There goes the theory that to get anywhere in life, one has to have well-educated and well-off parents...
Three months ago, the 57-year-old cardiologist, internal medicine specialist and emergency medicine expert replaced Prof. Ya’acov Assaf who retired after 18 years in the position, beating other candidates competing in a Hadassah tender. Darawshe earned an excellent reputation since 1994 as chairman of emergency medicine at Emek Hospital in Afula.
A self-declared secular Muslim, Darawshe was born in Iksal, near Mount Tabor and Nazareth, and with his wife Mona – a mathematics teacher – he still lives in the village.
His eldest son, 27, has completed his medical degree in Jerusalem and is learning neurosurgery in Beersheba, while his second one is studying in Germany.
An unusual characteristic one discovers in Darawshe is his drive to understand and get to know his patients. Besides Arabic, Hebrew, English and the Bulgarian he learned at medical school, he also speaks “a bissele Yiddish,” Russian, Spanish and German – learned either in courses or from his conversations with his colleagues and patients.

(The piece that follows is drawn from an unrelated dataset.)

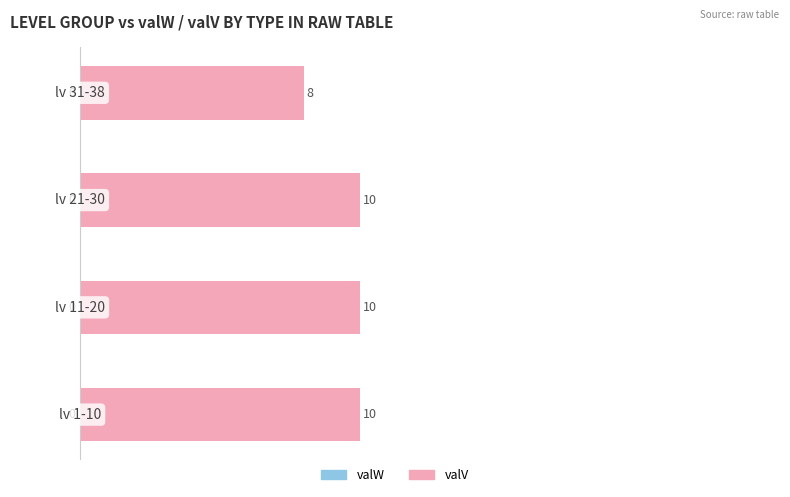

What is the sum of all values?

38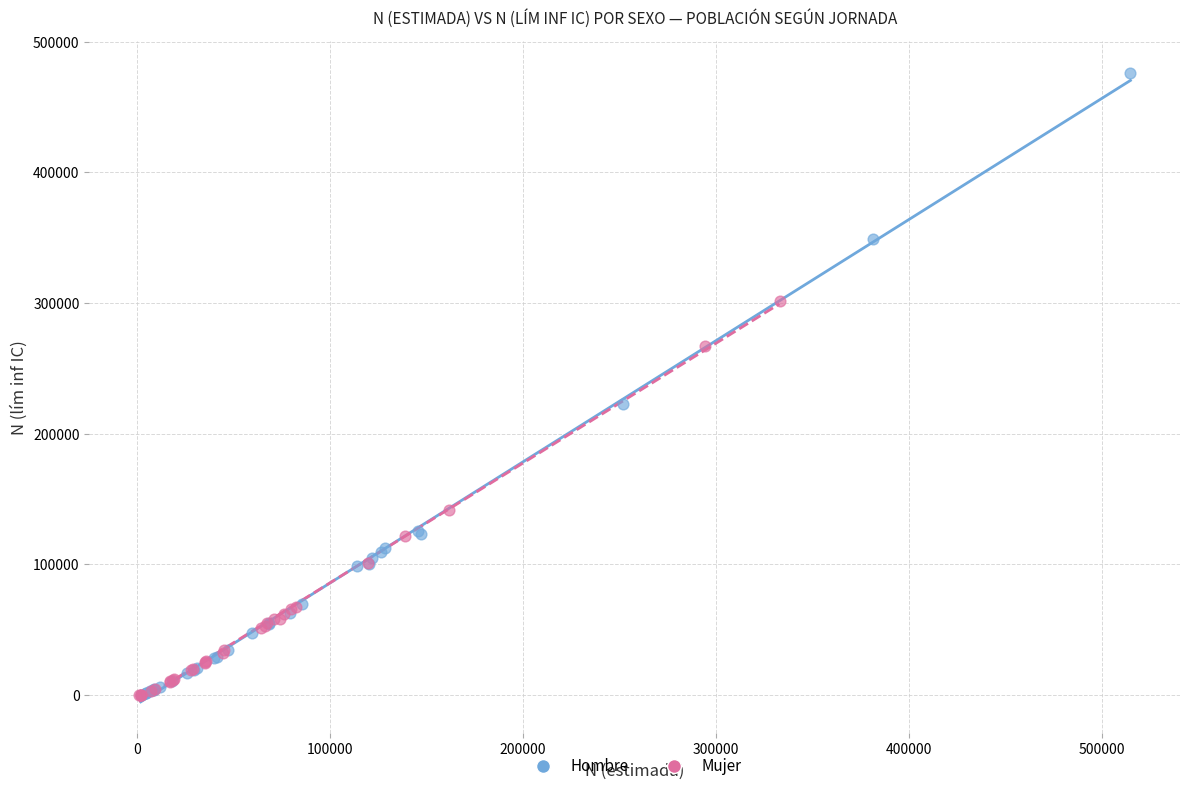

Which series contains the highest Y value?

Hombre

“Last October, I was invited to an event at Beit Hanassi [President’s Residence] in honor of Bulgarians, and I was able to speak to them,” he said. “I sometimes make errors in Arabic, and I don’t feel bad. But if I make a mistake in Hebrew, I feel terrible. I speak much more Hebrew than Arabic. Most Arabs learn Hebrew, and more Jews should learn Arabic. It should be regarded as the language of one’s neighbors, not that of one’s enemy.”
Darawshe also knows a lot about Jewish history – probably more than many Jews.

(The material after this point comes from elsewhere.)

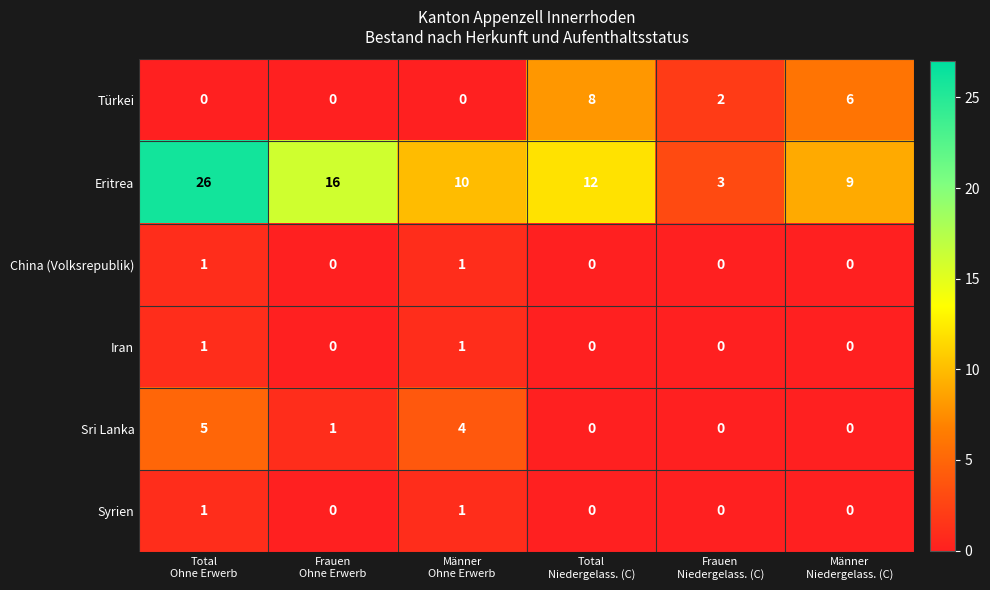

What is the minimum value for Eritrea?

3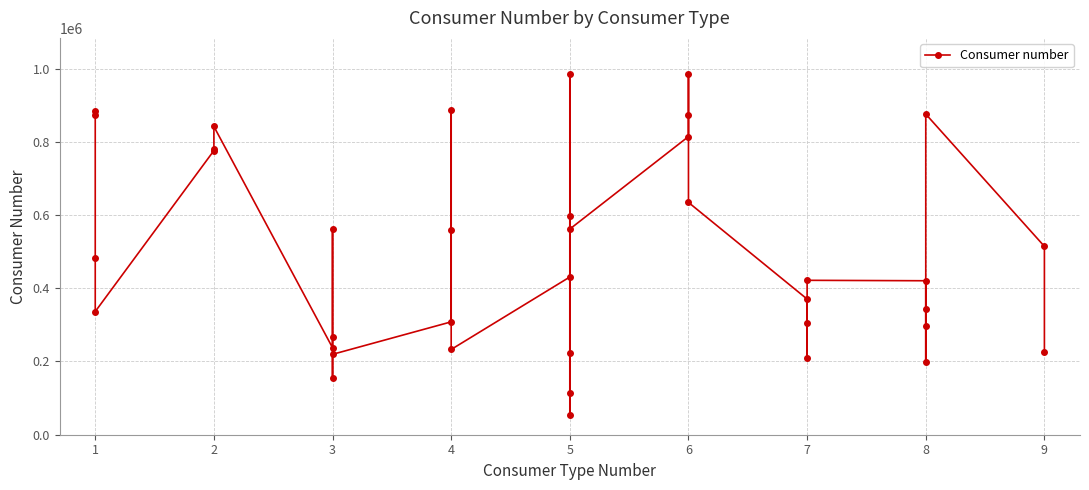

Is it true that the value at 5 is 430772.5?

True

He has gone to the Yad Vashem Holocaust memorial to understand what they went through.
Asked whether he has suffered any discrimination as an Arab physician, Darawshe answers a definitive “No! The integration of Arabs into the medical field has been impressive in this country. In the health system, Arabs and Jews get along excellently on an individual level. It’s an oasis, in a world of ethnic, socioeconomic, racial and other prejudice. Since the establishment of the State of Israel, this has been so in hospitals and health funds and in Education Ministry institutions, unlike in other government ministries and various public companies. The establishment has no choice but to hire Arabs as manpower in schools, and the same is true in medical institutions. The rate of Arab pharmacists is about 40 percent. I’d be happier if Arabs were given chances to excel in other fields.”